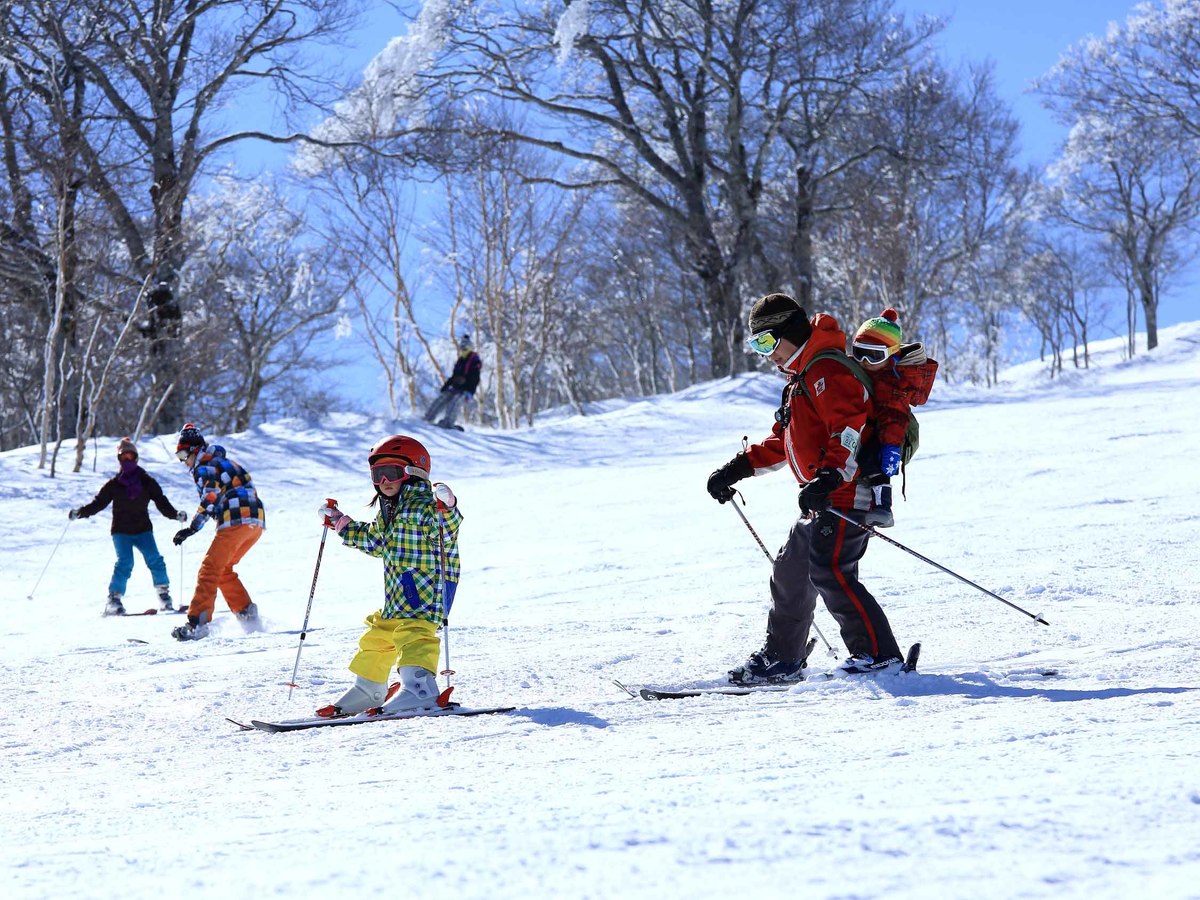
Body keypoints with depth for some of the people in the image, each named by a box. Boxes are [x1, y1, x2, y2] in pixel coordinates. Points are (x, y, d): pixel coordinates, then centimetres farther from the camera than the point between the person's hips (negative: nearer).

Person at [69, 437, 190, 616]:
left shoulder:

[AIM OF THE EXERCISE]: Quote the preceding listing precisely and completely, omitting its images.

[TASK OUTPUT]:
Body keypoints with depth for some of the people in the image, each named by a box. Boxes are [x1, y1, x2, y2] in pixel coordinates. Points are (x, y, d): pixel coordinates, then centimetres farther from the camera than the point between the person's hips (negative: nearer).

Person at [69, 437, 190, 616]:
left shoulder:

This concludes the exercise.